Face Extraction and Alignment

The algorithm extracts faces from the video, aligns, and normalizes them using MediaPipe and MTCNN.

Feature Embedding Extraction

Utilizes the InceptionResnetV1 model to extract facial features and FER to detect emotions.

Clustering and Outlier Detection

Clusters faces to organize them by person.

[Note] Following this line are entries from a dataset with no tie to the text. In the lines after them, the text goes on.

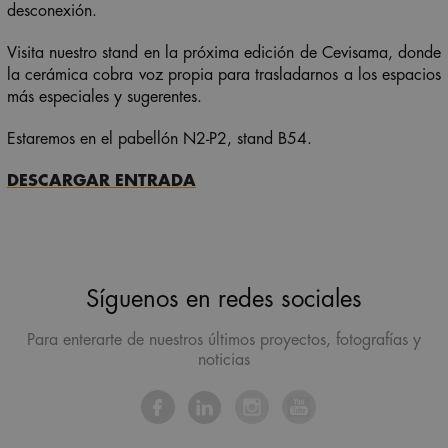
desconexión.
Visita nuestro stand en la próxima edición de Cevisama, donde
la cerámica cobra voz propia para trasladarnos a los espacios
más especiales y sugerentes.
Estaremos en el pabellón N2-P2, stand B54.
DESCARGAR ENTRADA
Síguenos en redes sociales
Para enterarte de nuestros últimos proyectos, fotografías y
noticias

LSTM Autoencoder for Anomaly Detection

Trains an LSTM autoencoder to identify anomalies in facial expressions over time. This model helps capture temporal dependencies and irregularities in the sequence of facial expressions and feature embeddings.

Dependencies

  • torch
  • facenet-pytorch
  • mediapipe
  • FER
  • sklearn
  • umap-learn
  • tqdm
  • opencv-python
  • scipy
  • pandas

Conclusion

This tool offers robust solutions for detecting emotional anomalies in video-based facial expressions, beneficial for both forensic analysis and HUMINT operations. By leveraging advanced computer vision techniques and the power of LSTM autoencoders, it provides timely and crucial insights into human behavior.